Aberdeen Asset Management has launched a German residential property for institutional investors with initial seed capital of €115 million, and the aim of investing €1 billion in total.
Aberdeen said that interest in indirect investment in residential property has picked up recently, boosted by very good fundamental data for the German economy and the trend towards reurbanisation pushing up the population and number of households in German metropolitan regions. In particular, Aberdeen said that the growth in the number of households, including single households, and demand for more space per person is boosting demand for urban apartments. It added that in light of increasing energy prices, it would focus on centrally sited new buildings or refurbishments with a high level of energy efficiency.
The fund’s initial portfolio consists of four properties in Berlin, Frankfurt, Hamburg and Karlsruhe, comprising 350 rental units that are virtually fully let.
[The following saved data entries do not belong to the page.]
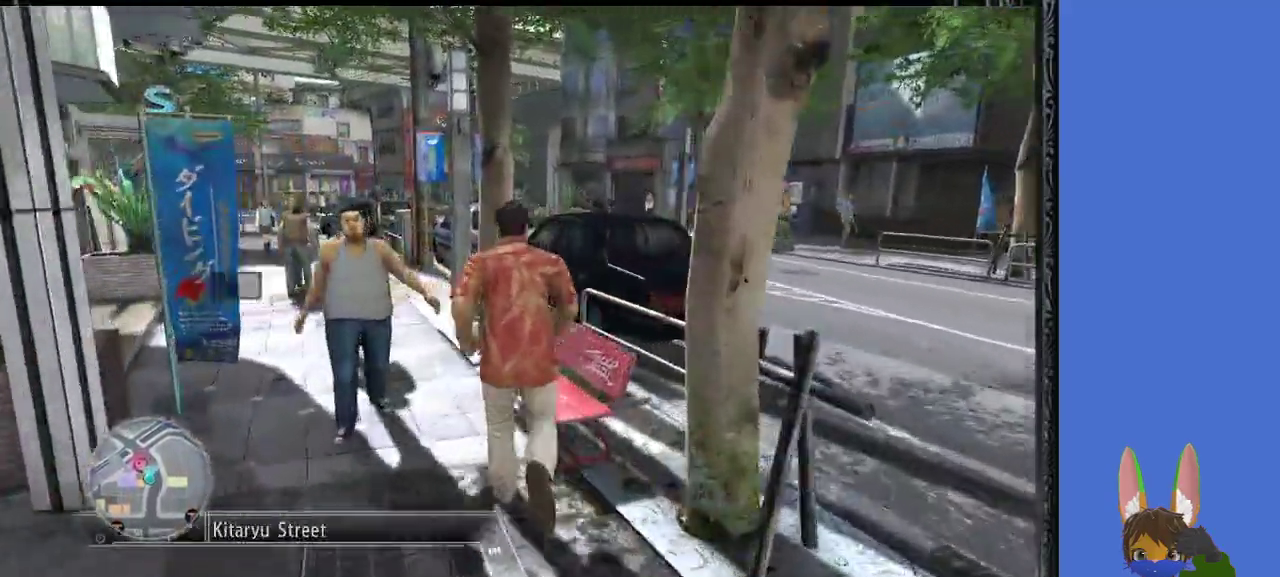
{"buttons": [], "left_stick": "up", "right_stick": "center", "events": []}
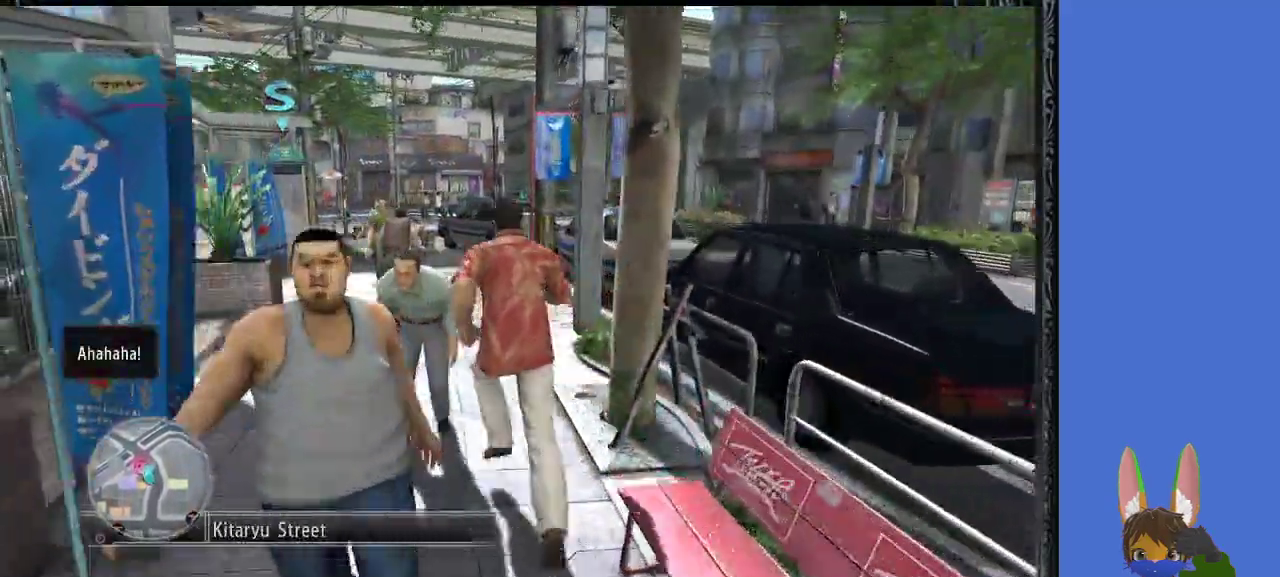
{"buttons": [], "left_stick": "up", "right_stick": "center", "events": []}
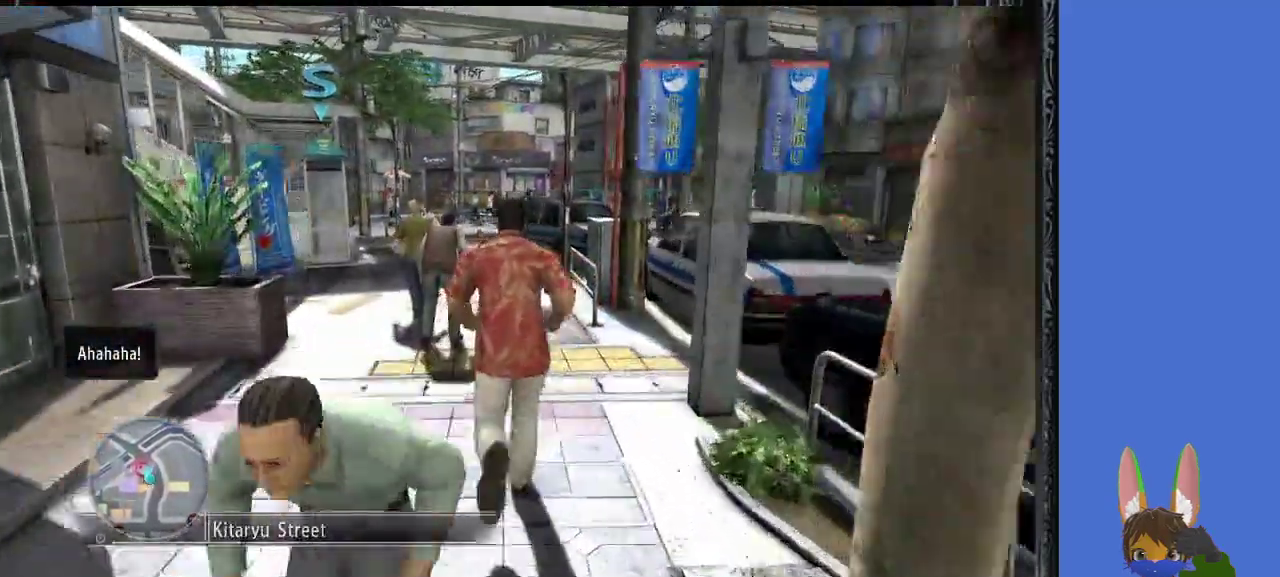
{"buttons": [], "left_stick": "down-left", "right_stick": "center", "events": [[400, "left_stick", "center"], [467, "left_stick", "down-left"]]}
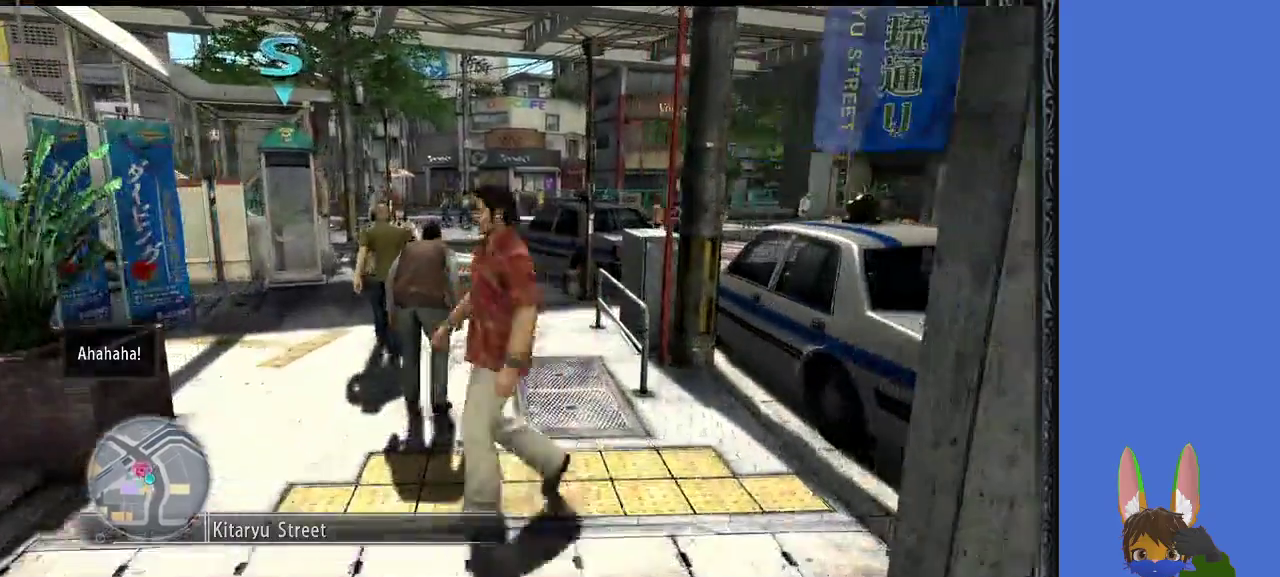
{"buttons": [], "left_stick": "center", "right_stick": "center", "events": [[100, "right_stick", "left"], [433, "left_stick", "center"], [500, "right_stick", "center"]]}
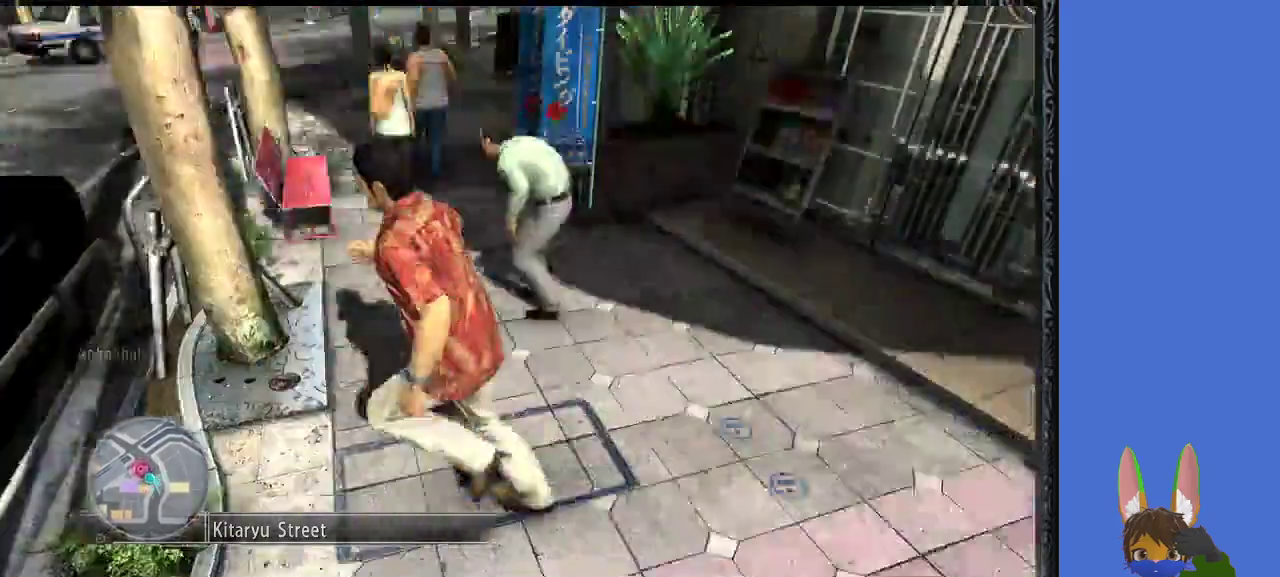
{"buttons": [], "left_stick": "center", "right_stick": "center", "events": []}
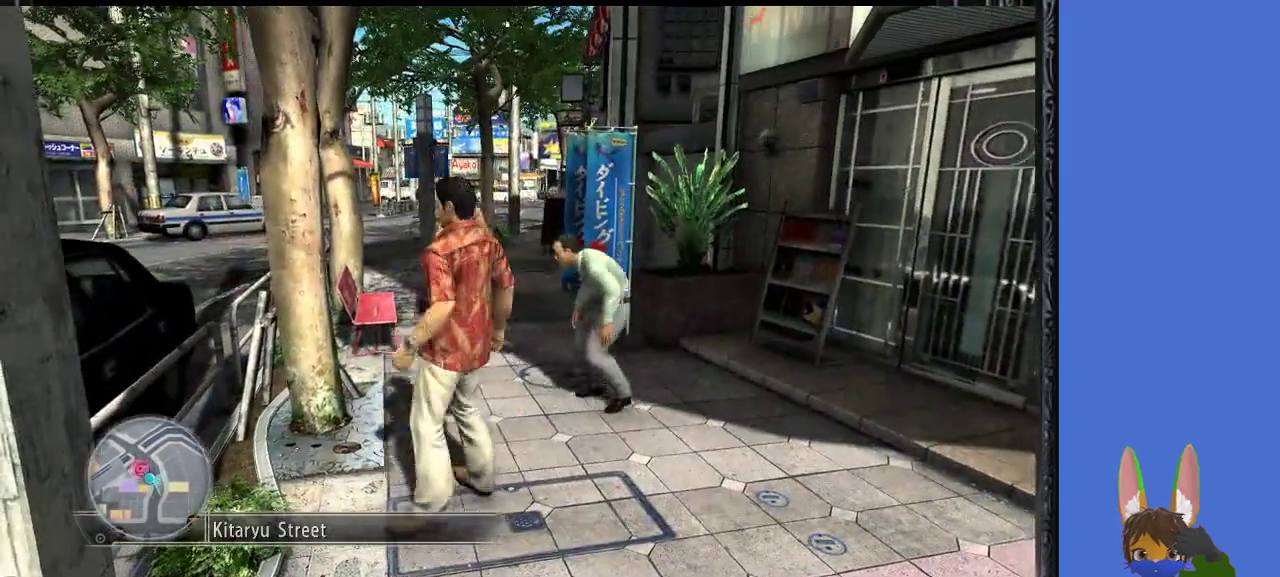
{"buttons": [], "left_stick": "center", "right_stick": "center", "events": []}
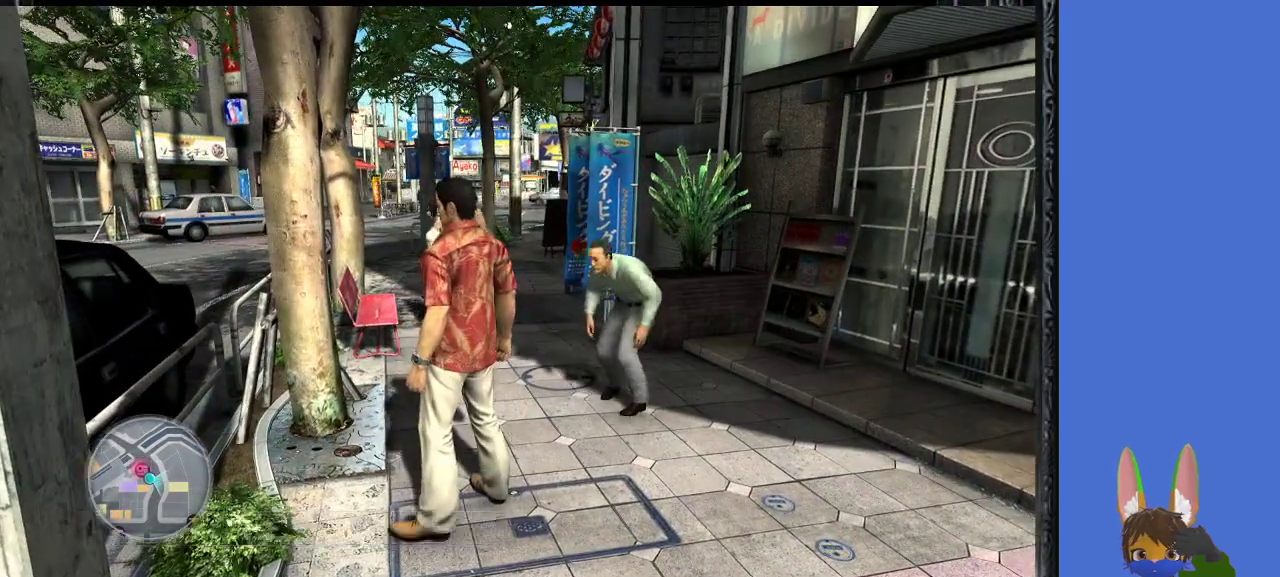
{"buttons": [], "left_stick": "center", "right_stick": "center", "events": [[133, "left_stick", "up"], [267, "left_stick", "center"]]}
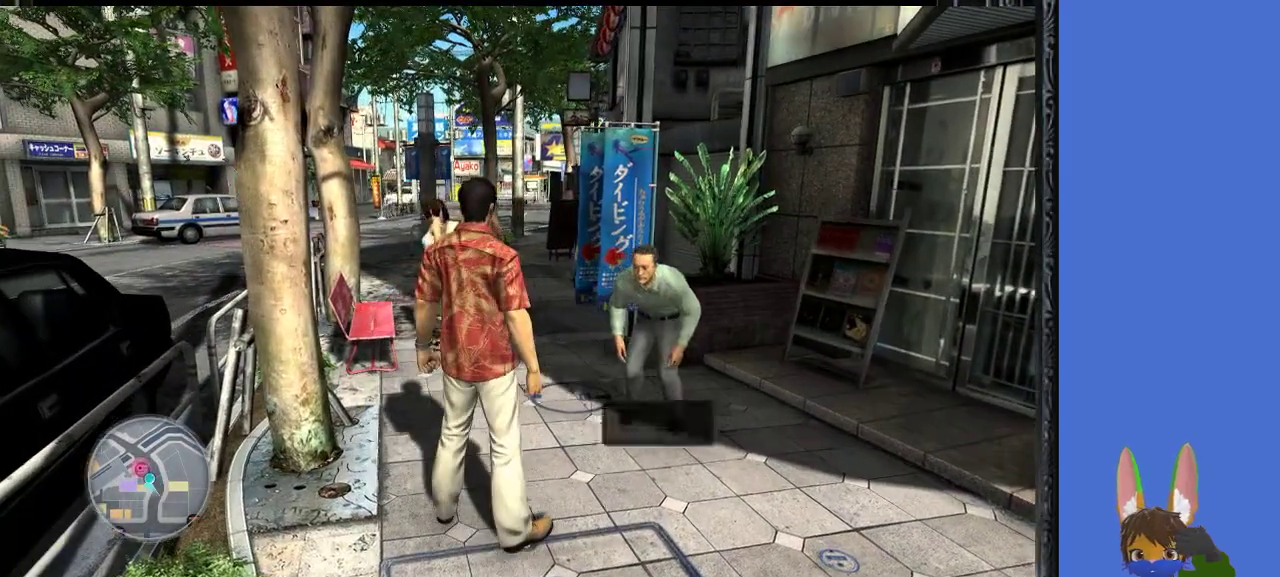
{"buttons": [], "left_stick": "center", "right_stick": "center", "events": []}
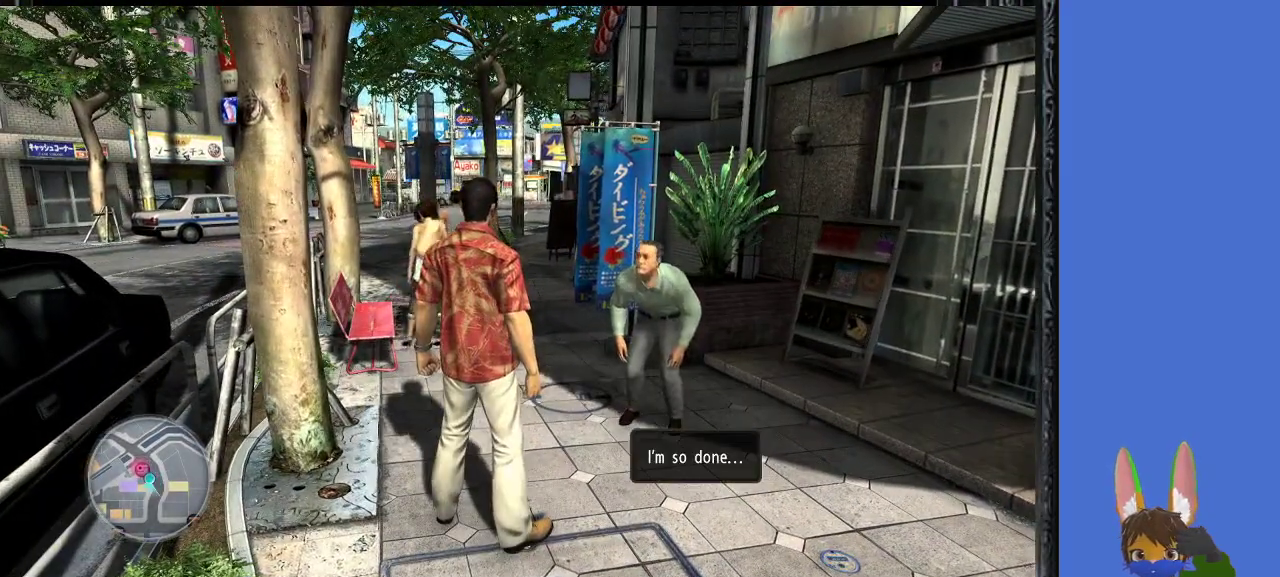
{"buttons": [], "left_stick": "center", "right_stick": "center", "events": []}
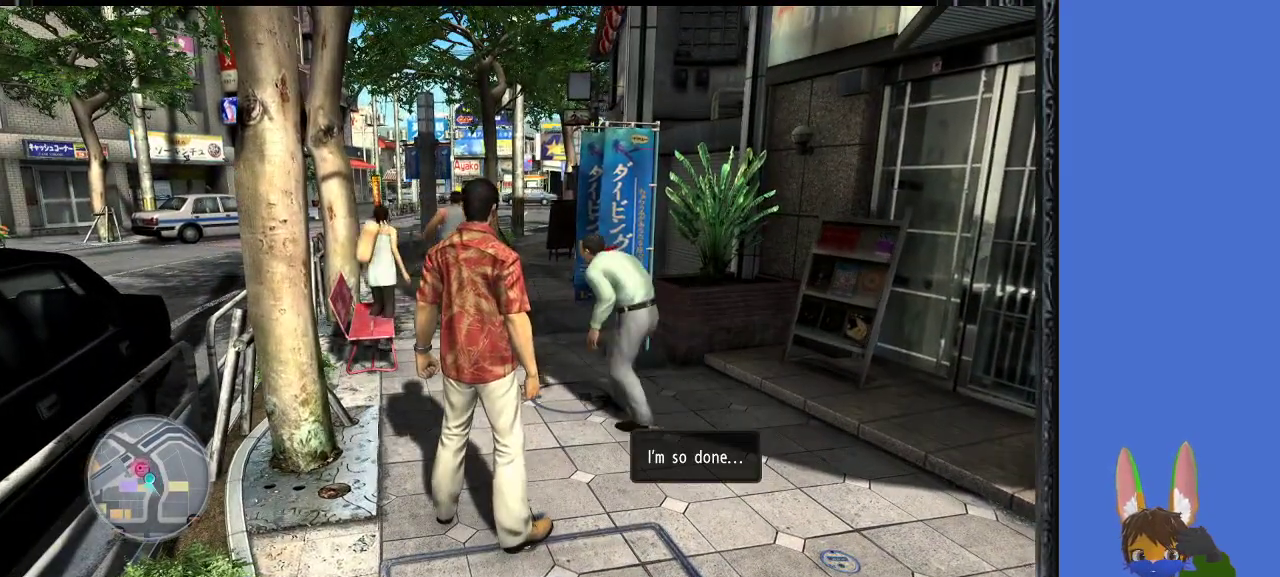
{"buttons": [], "left_stick": "center", "right_stick": "center", "events": []}
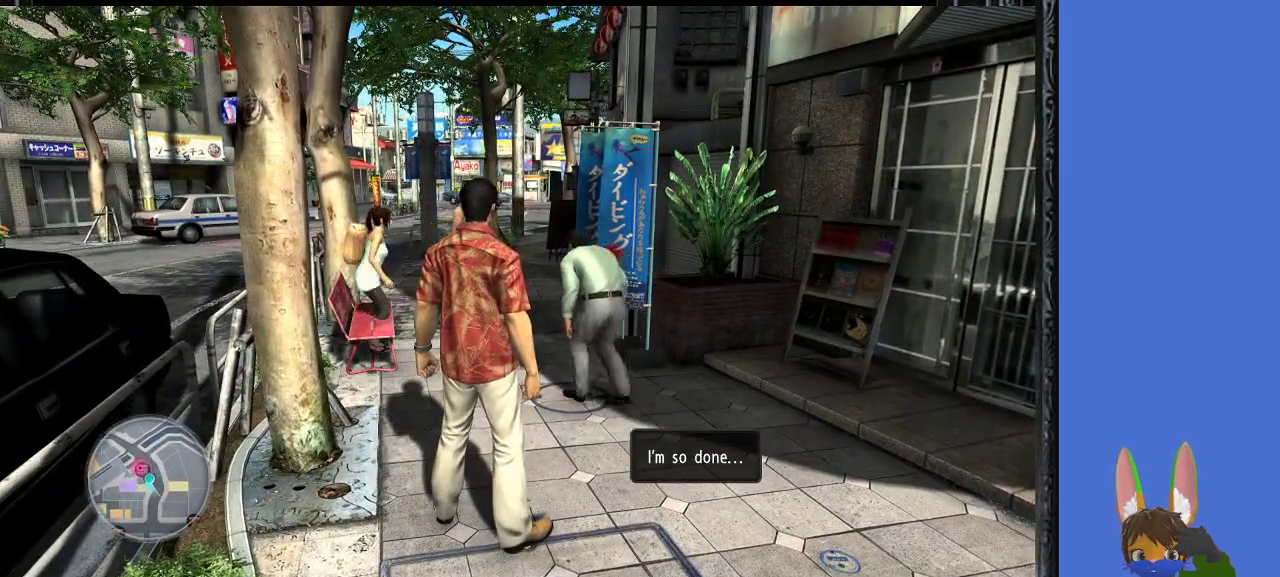
{"buttons": [], "left_stick": "center", "right_stick": "right", "events": [[433, "right_stick", "right"]]}
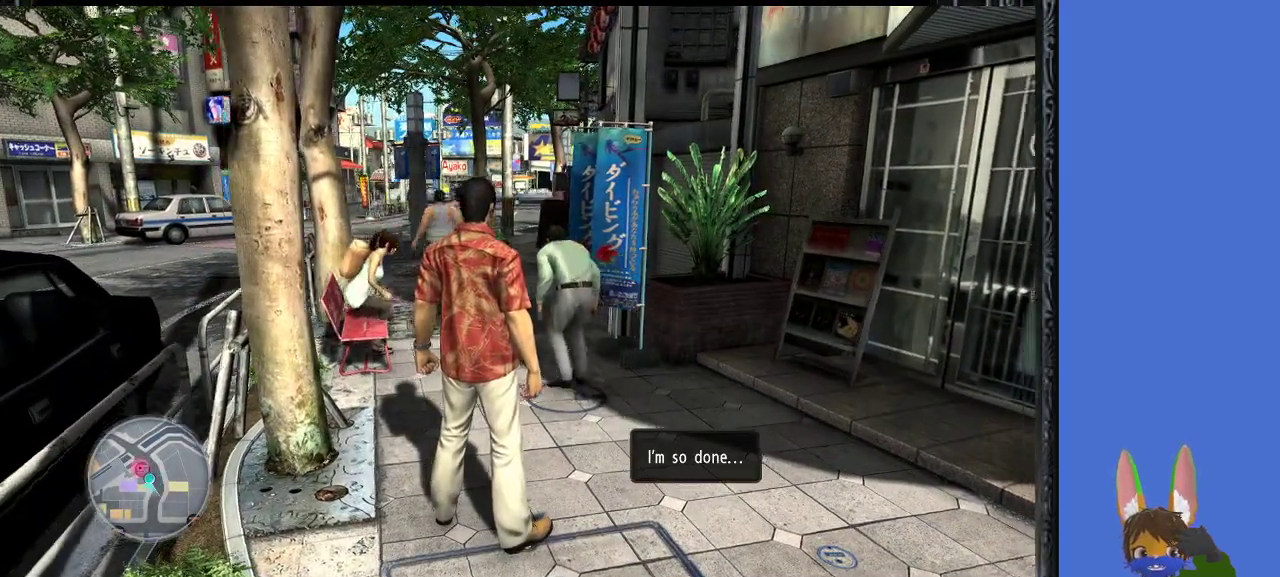
{"buttons": [], "left_stick": "center", "right_stick": "right", "events": [[67, "right_stick", "center"], [500, "right_stick", "right"]]}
It has also acquired a property with 120 units in Heidelberg and has signed a contract to purchase a residential property in Munich with over 100 apartments.
Aberdeen has also raised over €115 million from institutional investors for a fund giving exposure to Swedish residential property.
The Aberdeen Residential Sweden Fund has a conservative investment strategy, and invests in high-quality residential housing in growth areas. Aberdeen head of investment management property in Sweden, Goran Bengtsson, commented: “Housing in Sweden is experiencing strong investor interest, and we feel we have managed to fill a gap in the market with this new product for midsized institutional investors. It is very gratifying that the first closing was so successful, giving us a good opportunity to finalise interesting transactions in the coming months.”
As at the end of June 2012, Aberdeen managed property investments with a total value of €3.6 billion in Sweden.